**The data:**
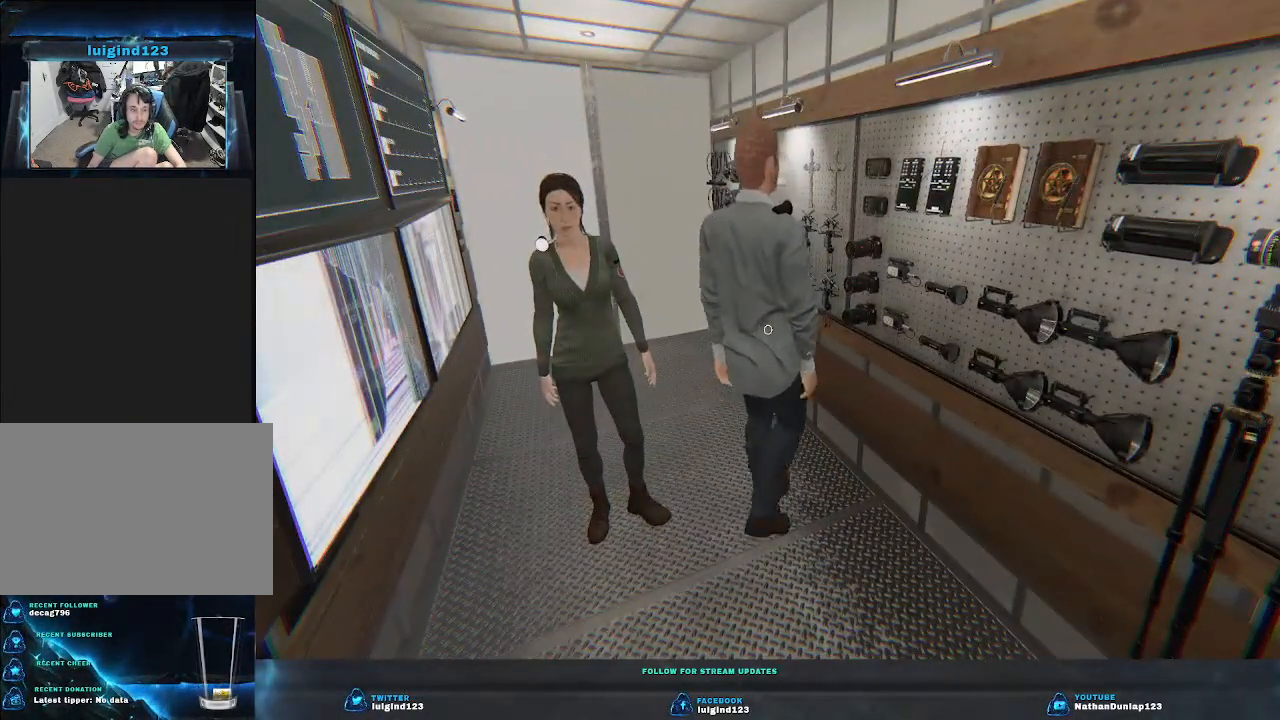
{"keys": ["w"], "events": [[233, "w", "down"]]}
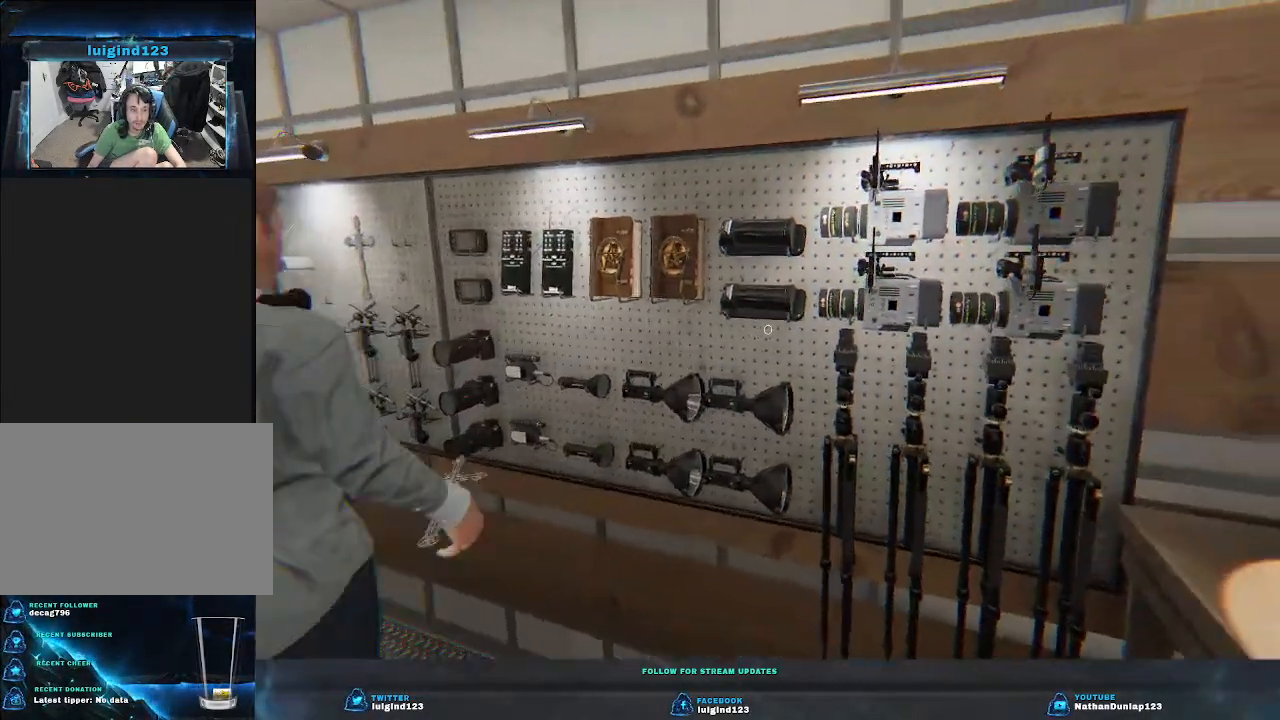
{"keys": ["e"], "events": [[300, "w", "up"], [433, "e", "down"]]}
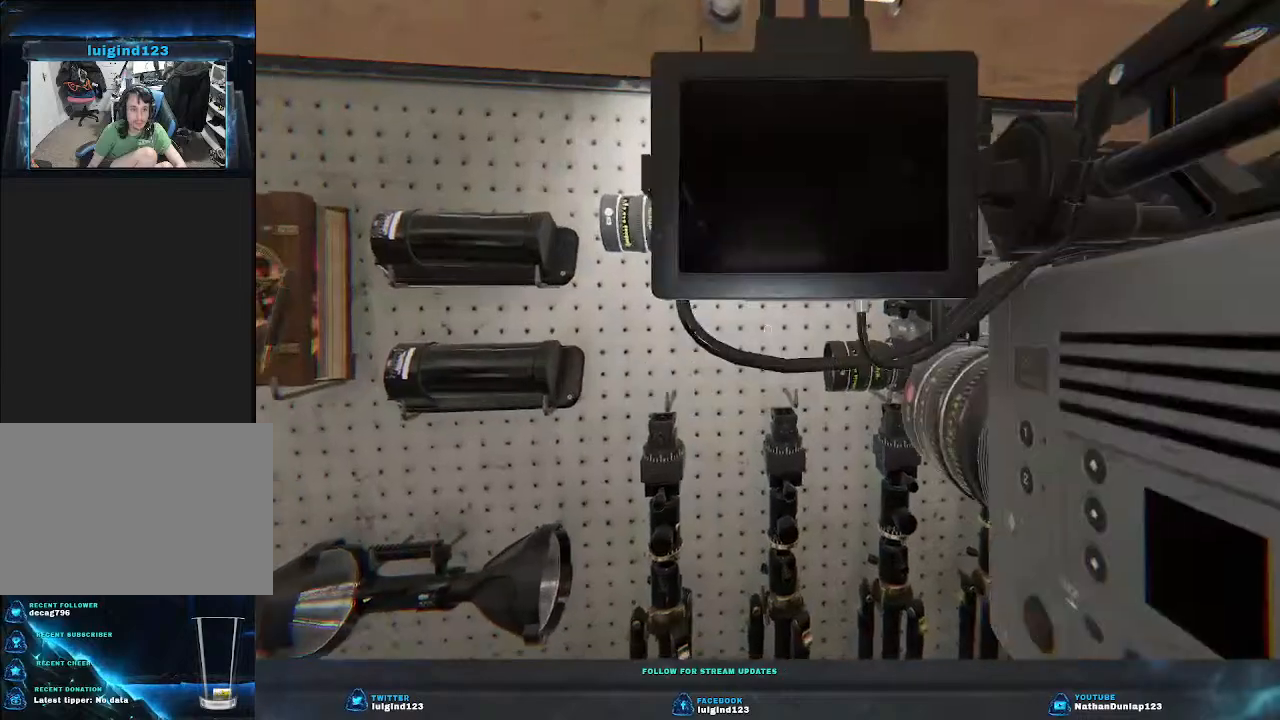
{"keys": ["a", "w"], "events": [[67, "e", "up"], [267, "w", "down"], [300, "a", "down"]]}
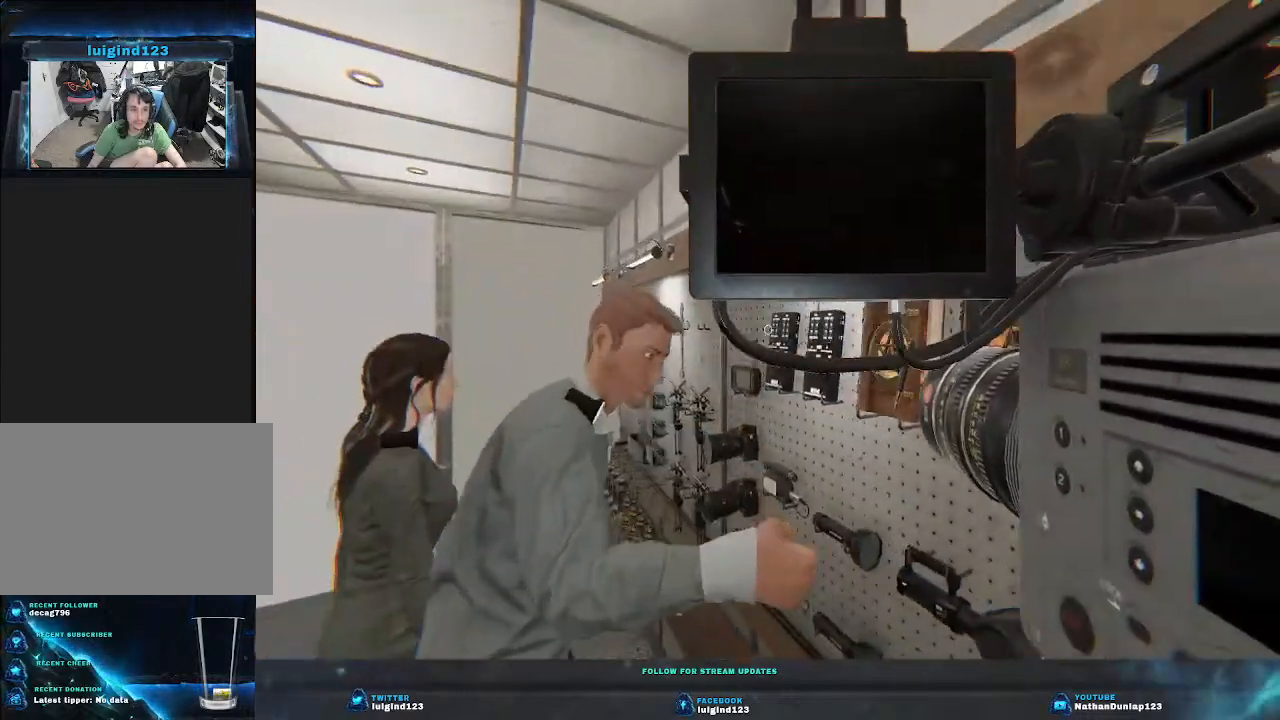
{"keys": ["e"], "events": [[100, "a", "up"], [267, "w", "up"], [467, "e", "down"]]}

**What you will do:** Copy the listing word for word, excluding its pictures.

**Exercise response:**
{"keys": ["w"], "events": [[233, "w", "down"]]}
{"keys": ["e"], "events": [[300, "w", "up"], [433, "e", "down"]]}
{"keys": ["a", "w"], "events": [[67, "e", "up"], [267, "w", "down"], [300, "a", "down"]]}
{"keys": ["e"], "events": [[100, "a", "up"], [267, "w", "up"], [467, "e", "down"]]}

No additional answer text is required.